# Download the manuscript:

A Bayesian approach for sample size determination in method comparison studies, K. Yin, P. K. Choudhary, D. Varghese and S. R. Goodman (2008).

An R program for computing average posterior probabilities involved in sample size determination using Yin et al. (2008).

# Download the program:

Right click on the link avgprob.R and save it as avgprob.R in the working directory. See the example below for how to run this program.

# Description:

It computes average posterior probabilities T11star, T22star and T12star given by equation (7) in Yin et al. (2008) for an agreement measure of interest. At present, only two agreement measures are implemented: concordance correlation and total deviation index; and only two independent sampling prior distributions are available: uniform and normal distributions. Independent improper uniform distributions over real line are taken as fitting priors of mean parameters; and independent inverse gamma distributions with a common hyperparameter value are taken as fitting priors of variance parameters.

# Usage:

avgprob(n, r, measure, samp.prior, param1, param2, delta = 0.80, tdi.p0 = 0.80, alpha = 0.05, AB = 0.001, n.rep = 100, n.iter = 1000, n.burn = 200)

# Arguments:

n = number of individuals in the model.

r = number of replicate pairs on each individual.
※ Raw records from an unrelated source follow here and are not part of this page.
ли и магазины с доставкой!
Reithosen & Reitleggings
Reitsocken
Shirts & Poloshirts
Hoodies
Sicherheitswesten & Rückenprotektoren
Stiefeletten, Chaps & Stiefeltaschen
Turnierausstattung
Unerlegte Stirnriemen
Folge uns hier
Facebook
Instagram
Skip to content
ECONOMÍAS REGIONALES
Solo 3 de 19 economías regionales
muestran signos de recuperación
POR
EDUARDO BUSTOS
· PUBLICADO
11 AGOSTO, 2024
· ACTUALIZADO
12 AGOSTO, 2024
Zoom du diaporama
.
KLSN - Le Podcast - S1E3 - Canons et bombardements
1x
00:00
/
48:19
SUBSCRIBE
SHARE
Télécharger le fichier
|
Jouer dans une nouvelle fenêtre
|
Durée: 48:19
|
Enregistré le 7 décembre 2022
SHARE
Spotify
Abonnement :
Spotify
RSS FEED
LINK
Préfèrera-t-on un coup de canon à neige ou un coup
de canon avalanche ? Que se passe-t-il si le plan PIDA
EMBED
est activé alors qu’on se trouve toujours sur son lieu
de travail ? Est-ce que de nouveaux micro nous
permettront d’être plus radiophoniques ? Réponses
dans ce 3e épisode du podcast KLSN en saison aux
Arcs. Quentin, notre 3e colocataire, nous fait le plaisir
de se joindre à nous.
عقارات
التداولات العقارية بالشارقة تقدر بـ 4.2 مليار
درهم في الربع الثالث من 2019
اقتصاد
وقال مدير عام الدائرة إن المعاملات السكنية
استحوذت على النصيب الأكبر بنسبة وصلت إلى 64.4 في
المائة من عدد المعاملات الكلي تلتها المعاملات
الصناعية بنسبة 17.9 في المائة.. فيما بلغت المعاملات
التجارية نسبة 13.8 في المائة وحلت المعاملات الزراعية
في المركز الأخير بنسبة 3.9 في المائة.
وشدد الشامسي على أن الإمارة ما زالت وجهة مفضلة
measure = agreement measure of interest. Options are "ccc" or "tdi" (concordance correlation coefficient or total deviation index).

samp.prior = sampling prior distribution. Options are "uniform" or "normal". 

param1 = a vector of length six containing first set of parameters of independent sampling distributions of (beta_1, beta_2, log sigma_1^2, log sigma_2^2, log psi^2, log psi_I^2). When 'samp.prior = "uniform" ', it contains the lower limits of distributions. When 'samp.prior = "normal" ', it contains the means of distributions.

param2 = a vector of length six containing second set of parameters of independent sampling distributions of (beta_1, beta_2, log sigma_1^2, log sigma_2^2, log psi^2, log psi_I^2). When 'samp.prior = "uniform" ', it contains the upper limits of distributions. When 'samp.prior = "normal" ', it contains the standard deviations of distributions.

delta = scaling factor for the upper credible bound of the (possibly transformed) agreement measure. Must lie in the interval (0, 1). (Default=0.80)

tdi.p0 = probability cutoff for total deviation index. Must lie in the interval (0, 1). Ignored if measure = "ccc". (Default=0.80)

alpha = (1-posterior probability) for the upper credible bound of the agreement measure. Must lie in the interval (0, 1). (Default=0.05)

AB = common hyperparameter value for independent inverse gamma (AB, AB) distributions, which are taken as fitting priors for variances.  (Default=0.001)

n.rep =  number of Monte Carlo repetitions for computing average. (Default=100)

n.iter =  number of Gibbs sampler iterations for posterior simulation. (Default=1000)

n.burn = length of burn in. (Default=200)

# Value:

A vector of three average posterior probabilities (T11star, T22star, T12star). T11star and T22star are for intra-method agreement for methods 1 and 2, and T12star is for inter-method agreement between the two methods.

# Author(s):

K. Yin and P.K. Choudhary ([email protected]), University of Texas at Dallas

# Reference(s):

Yin, K., Choudhary, P.K., Varghese, D. and Goodman, S. R. (2007). A Bayesian approach for sample size determination in method comparison studies. Submitted.

# Example:

To run:

1. Open R.

2. Change the working directory to the directory where avgprob.R file is stored.

3. Run source("avgprob.R") to read this file.

4. Run avgprob function with desired inputs.

Depending upon the inputs and the computer speed, it may take a while to get the output.

Running


source("avgprob.R")

param1 <- c(0.01, -0.07, -4.01, -3.82, -7.96, -7.96)
param2 <- c(0.31, 0.25, -2.84, -2.62, -3.55, -3.55)

set.seed(12345)

avgprob (23, 4, "tdi", "uniform", param1, param2, delta = 0.80, tdi.p0 = 0.80, alpha = 0.05, AB = 0.001, n.rep = 100, n.iter = 1000, n.burn = 250)
 

returns

 t11star t22star t12star
0.1590000 0.1523125 0.0767750
 

It took about 2.5 minute on a Windows computer with 1.8GHz CPU and 512 MB of RAM.